Backgroundː
Post-induction hypotension (PIH) refers to arterial hypotension occurring within the first 20 minutes after anesthesia induction or from anesthesia induction to the beginning of surgery. Identifying high-risk patients with PIH is of great significance for medical staff to take corresponding preventive measures and formulating intervention plans. Therefore, this study aims to construct a PIH prediction model for patients undergoing general anesthesia (GA) and varify the performance of the model. It was hypothesized that we could create a prediction model with a sensitivity/specificity > 85%.
Methodsː
This is a cross-sectional, observational study performed in a tertiary hospital in southwest China, among 290 patients who underwent elective non-cardiac surgery under GA from March 2023 to May 2023. The data came from medical records and anesthesia information collection system. Variables included patient age, gender, heart rate (HR), body mass index (BMI), disease diagnosis, complications, drug use, Charlson comorbidity index (CCI), American society of anesthesiologists physical status classification (ASA), the last measured blood pressure (BP) in the ward, the BP before anesthesia induction, and the lowest BP during anesthesia induction. the lowest BP during anesthesia induction was measured by invasive measurement method.

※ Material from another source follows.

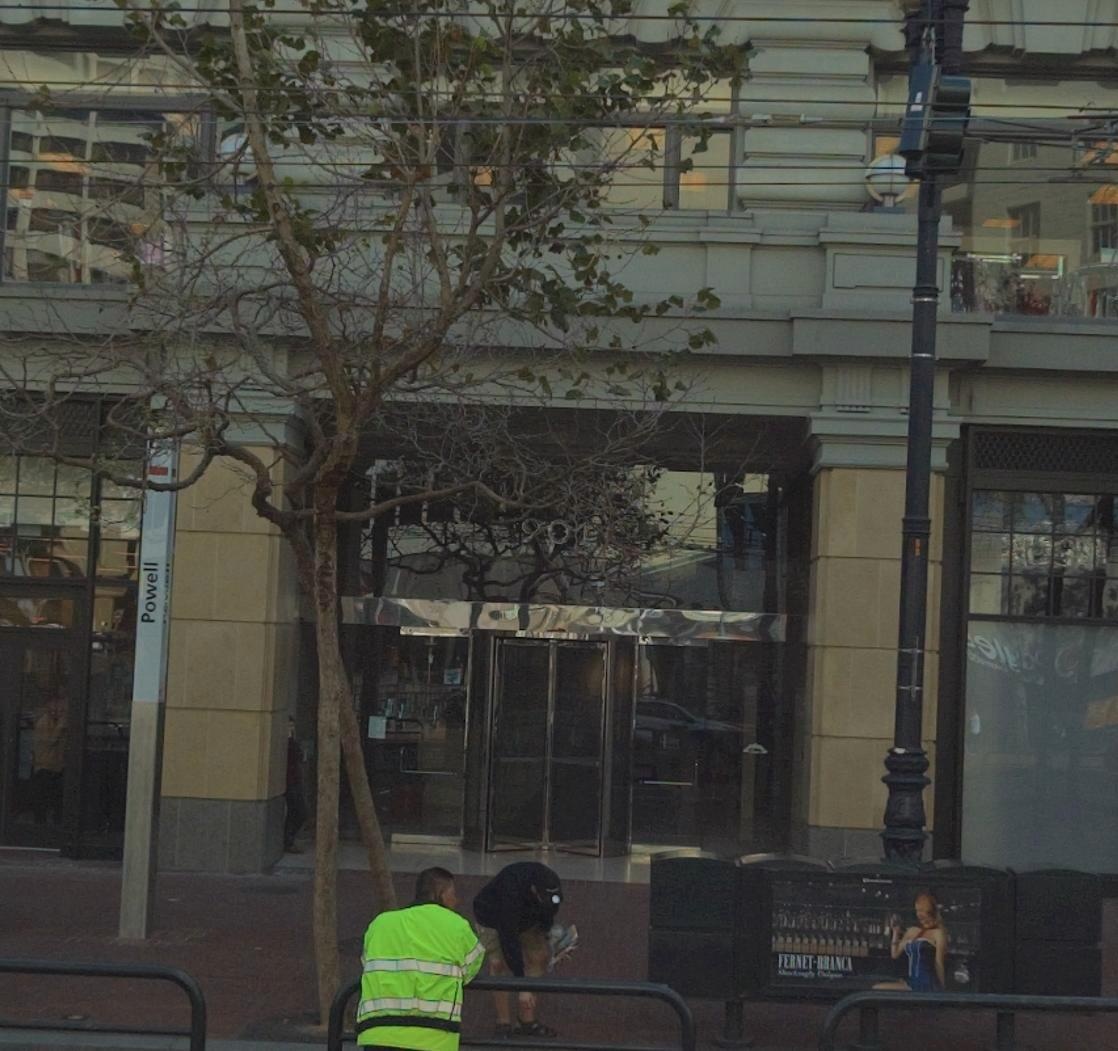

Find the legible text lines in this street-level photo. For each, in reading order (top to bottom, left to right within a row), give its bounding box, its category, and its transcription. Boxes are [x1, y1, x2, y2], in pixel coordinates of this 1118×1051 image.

PIH was defined as a decrease of mean arterial blood pressure (MAP) during induction of more than 30% compared with the MAP measured before anesthesia induction. The data was divided into trainning set and validation set according to the ratio of 7:3. The least absolute shrinkage and selection operator (LASSO) binary logistic regression was used for feature selection and model training. The area under the receiver operating characteristic curve (AUROC) was used to test these hypotheses. A calibration curve and the Hosmer-Lemeshow (H-L) chi-square test were used to evaluate the calibration degree of the model. Decision curve analysis (DCA) was used to evaluate the performance of the modeling in supporting clinical decision-making. The model was then visualized using a nomogram.
Results
PIH was presented in 8% patients in the training set and 10% in the test set. The predictors of this model included BMI, changes in MAP, pre-operative HR, and pre-operative use of angiotensin-converting enzyme inhibitors (ACEIs)/angiotensin receptor blockers (ARBs). For the training and test sets, the AUROC using LASSO regression was 0.894 [95% CI, (0.78, 1.00)] and 0.883 [95% CI, (0.718, 1.00)], with respective sensitivity (0.880 and 0.901) and specificity ( 0.875 and 0.889). The H-L test of calibration curve was 3.42 and 11.265, with respective p value 0.905 and 0.187. The DCA demonstrated that using the model obtained higher net benefit (NB) than not using it. This model composed of these four independent variables showed good calibration, and clinical efficiency, which is helpful for medical staff to identify patients with high risk of PIH and formulate corresponding prevention and intervention strategies
Conclusions
BMI, MAP change, HR, and ACEIs/ARBs were predictive of PIH by LASSO regression. This model composed of these four independent variables showed good discrimination, calibration, and clinical efficiency, which is helpful for medical staff to identify patients with high risk of PIH and formulate corresponding prevention and intervention strategies. The prediction and validation model with a sensitivity/specificity > 85% means the model was “successful”.